Problema: Informe somente o número de linhas das entradas abaixo que contêm a palavra "please", levando em conta a diferença entre maiúsculas e minúsculas.
##### Dados para processamento
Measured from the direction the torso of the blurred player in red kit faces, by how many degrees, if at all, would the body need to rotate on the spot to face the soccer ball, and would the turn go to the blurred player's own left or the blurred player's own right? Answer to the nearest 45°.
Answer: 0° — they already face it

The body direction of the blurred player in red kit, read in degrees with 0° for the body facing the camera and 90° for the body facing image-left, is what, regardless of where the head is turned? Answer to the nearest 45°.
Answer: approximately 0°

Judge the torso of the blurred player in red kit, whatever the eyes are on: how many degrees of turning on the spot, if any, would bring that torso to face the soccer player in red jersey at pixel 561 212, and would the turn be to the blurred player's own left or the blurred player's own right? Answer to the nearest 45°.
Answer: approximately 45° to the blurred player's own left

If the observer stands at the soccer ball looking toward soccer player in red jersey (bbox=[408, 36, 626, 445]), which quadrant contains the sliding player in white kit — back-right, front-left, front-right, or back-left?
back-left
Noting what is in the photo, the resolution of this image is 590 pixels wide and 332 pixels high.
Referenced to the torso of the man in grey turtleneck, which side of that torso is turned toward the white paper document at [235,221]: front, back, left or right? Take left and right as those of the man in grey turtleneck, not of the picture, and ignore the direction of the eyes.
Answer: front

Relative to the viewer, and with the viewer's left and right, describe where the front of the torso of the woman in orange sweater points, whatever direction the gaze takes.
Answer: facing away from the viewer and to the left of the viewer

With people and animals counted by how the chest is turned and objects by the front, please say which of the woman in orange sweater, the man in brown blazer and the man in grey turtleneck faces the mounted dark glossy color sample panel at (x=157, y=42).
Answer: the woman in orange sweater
##########
##### Dados para processamento
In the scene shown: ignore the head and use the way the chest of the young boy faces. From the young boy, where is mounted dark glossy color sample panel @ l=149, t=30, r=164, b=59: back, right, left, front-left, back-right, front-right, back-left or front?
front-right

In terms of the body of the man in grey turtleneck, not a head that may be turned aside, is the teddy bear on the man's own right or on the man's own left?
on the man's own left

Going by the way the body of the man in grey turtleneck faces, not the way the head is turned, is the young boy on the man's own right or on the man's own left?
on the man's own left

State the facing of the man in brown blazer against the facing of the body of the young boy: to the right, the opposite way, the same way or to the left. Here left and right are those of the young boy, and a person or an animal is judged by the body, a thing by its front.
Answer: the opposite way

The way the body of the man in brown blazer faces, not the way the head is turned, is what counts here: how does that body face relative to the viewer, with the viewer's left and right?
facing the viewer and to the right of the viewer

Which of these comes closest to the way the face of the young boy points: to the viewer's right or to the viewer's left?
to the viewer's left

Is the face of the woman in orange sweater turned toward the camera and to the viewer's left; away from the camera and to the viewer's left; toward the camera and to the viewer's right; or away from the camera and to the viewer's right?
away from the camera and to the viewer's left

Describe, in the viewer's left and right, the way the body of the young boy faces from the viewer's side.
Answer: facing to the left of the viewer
##########
##### Dados para processamento
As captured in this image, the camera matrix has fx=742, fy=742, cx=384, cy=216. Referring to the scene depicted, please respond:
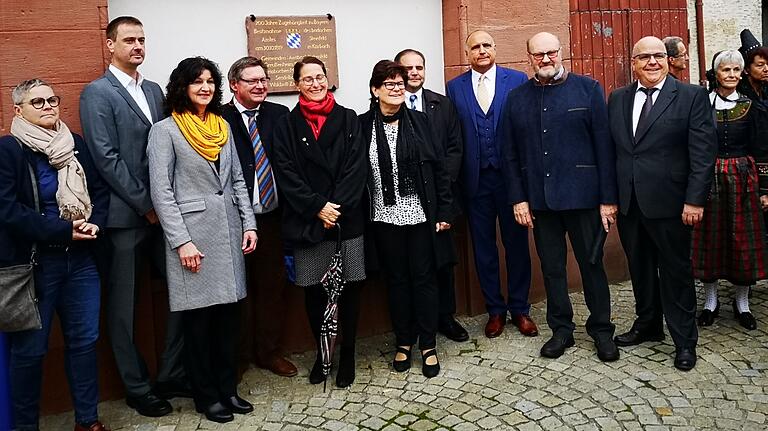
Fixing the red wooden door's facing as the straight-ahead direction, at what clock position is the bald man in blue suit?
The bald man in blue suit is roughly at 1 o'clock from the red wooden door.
##########
Resultado: 2